▸ **TASK ITEM**:
Pick out the lines below that include the string "Service".

▸ **DATA SHOWN**:

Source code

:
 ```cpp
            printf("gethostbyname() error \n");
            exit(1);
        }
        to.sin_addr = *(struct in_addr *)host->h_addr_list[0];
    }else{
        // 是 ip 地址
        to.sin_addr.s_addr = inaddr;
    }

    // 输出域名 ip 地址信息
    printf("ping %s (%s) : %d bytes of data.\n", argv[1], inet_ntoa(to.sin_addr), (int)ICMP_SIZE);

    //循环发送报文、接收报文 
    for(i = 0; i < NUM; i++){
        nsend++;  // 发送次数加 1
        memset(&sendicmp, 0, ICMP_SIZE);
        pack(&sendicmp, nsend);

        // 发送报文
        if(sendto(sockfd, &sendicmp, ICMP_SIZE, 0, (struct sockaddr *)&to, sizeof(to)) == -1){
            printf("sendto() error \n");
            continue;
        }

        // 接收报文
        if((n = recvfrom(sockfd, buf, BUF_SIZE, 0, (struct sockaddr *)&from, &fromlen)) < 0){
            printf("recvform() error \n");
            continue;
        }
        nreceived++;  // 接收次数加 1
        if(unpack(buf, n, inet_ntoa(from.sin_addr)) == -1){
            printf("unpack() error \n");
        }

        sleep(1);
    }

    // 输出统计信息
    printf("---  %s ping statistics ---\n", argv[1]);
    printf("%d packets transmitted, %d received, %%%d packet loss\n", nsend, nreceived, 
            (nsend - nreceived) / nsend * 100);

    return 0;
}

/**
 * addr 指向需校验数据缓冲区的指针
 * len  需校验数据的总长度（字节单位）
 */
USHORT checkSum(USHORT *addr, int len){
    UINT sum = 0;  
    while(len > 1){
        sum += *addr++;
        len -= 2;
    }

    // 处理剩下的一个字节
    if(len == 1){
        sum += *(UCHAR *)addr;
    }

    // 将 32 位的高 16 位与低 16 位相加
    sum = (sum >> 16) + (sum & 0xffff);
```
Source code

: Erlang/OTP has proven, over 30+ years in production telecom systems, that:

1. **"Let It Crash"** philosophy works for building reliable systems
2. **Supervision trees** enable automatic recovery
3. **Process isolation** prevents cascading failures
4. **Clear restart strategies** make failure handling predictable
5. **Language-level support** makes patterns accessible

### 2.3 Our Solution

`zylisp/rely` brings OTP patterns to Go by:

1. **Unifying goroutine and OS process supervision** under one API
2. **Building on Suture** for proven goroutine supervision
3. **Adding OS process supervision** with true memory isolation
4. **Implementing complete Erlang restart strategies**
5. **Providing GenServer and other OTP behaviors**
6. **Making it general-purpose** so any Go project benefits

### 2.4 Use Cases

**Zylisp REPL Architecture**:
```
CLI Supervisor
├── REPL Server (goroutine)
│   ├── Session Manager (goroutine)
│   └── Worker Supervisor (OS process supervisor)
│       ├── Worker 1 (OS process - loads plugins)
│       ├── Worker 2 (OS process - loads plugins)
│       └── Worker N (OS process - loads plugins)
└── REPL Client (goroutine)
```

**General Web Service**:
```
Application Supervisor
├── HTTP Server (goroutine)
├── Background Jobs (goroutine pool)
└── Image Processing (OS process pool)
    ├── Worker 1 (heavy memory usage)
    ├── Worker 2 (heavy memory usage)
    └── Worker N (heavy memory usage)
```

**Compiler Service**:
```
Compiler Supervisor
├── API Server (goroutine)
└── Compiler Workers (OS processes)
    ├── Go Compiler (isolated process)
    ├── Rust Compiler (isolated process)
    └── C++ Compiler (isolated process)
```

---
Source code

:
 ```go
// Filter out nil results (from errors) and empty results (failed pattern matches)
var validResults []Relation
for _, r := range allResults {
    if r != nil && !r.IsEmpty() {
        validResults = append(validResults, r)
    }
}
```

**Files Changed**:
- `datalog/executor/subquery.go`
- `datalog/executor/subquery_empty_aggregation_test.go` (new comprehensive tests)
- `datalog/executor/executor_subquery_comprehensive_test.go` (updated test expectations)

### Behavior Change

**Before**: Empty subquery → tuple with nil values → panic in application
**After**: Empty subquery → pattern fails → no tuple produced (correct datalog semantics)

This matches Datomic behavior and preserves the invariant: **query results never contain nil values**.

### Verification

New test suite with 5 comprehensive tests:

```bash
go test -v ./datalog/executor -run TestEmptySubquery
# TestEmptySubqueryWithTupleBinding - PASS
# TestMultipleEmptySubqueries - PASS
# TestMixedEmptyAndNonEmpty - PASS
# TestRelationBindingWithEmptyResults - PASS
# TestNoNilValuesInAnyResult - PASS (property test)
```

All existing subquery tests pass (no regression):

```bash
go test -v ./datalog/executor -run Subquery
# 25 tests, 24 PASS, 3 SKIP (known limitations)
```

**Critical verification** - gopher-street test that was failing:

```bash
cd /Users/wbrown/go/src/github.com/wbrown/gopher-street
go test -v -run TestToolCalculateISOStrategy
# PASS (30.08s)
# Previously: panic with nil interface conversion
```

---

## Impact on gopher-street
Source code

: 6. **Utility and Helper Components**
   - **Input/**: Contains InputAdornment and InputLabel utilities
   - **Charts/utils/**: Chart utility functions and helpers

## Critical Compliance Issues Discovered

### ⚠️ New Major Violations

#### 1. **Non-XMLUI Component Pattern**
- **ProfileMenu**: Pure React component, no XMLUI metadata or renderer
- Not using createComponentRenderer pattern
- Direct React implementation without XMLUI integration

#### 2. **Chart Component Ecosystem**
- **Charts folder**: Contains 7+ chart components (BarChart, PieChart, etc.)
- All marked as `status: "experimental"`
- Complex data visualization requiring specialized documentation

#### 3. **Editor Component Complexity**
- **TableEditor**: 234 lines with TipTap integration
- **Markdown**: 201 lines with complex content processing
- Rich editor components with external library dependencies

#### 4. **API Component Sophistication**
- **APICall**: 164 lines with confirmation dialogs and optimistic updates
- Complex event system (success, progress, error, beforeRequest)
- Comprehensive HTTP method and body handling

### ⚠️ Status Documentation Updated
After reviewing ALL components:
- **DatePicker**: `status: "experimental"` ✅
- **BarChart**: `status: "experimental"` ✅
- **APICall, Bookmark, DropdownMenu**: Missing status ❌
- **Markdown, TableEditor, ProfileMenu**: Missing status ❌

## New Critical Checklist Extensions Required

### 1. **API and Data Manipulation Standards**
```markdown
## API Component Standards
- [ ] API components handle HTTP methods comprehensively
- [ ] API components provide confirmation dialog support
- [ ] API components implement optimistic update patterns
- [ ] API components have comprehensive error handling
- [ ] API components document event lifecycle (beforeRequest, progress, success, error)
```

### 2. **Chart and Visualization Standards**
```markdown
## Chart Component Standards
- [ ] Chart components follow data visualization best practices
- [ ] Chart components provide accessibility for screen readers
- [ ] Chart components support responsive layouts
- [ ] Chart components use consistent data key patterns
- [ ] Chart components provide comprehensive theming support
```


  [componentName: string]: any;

▸ **RESULT OF THE TASK**:
**General Web Service**:
**Compiler Service**:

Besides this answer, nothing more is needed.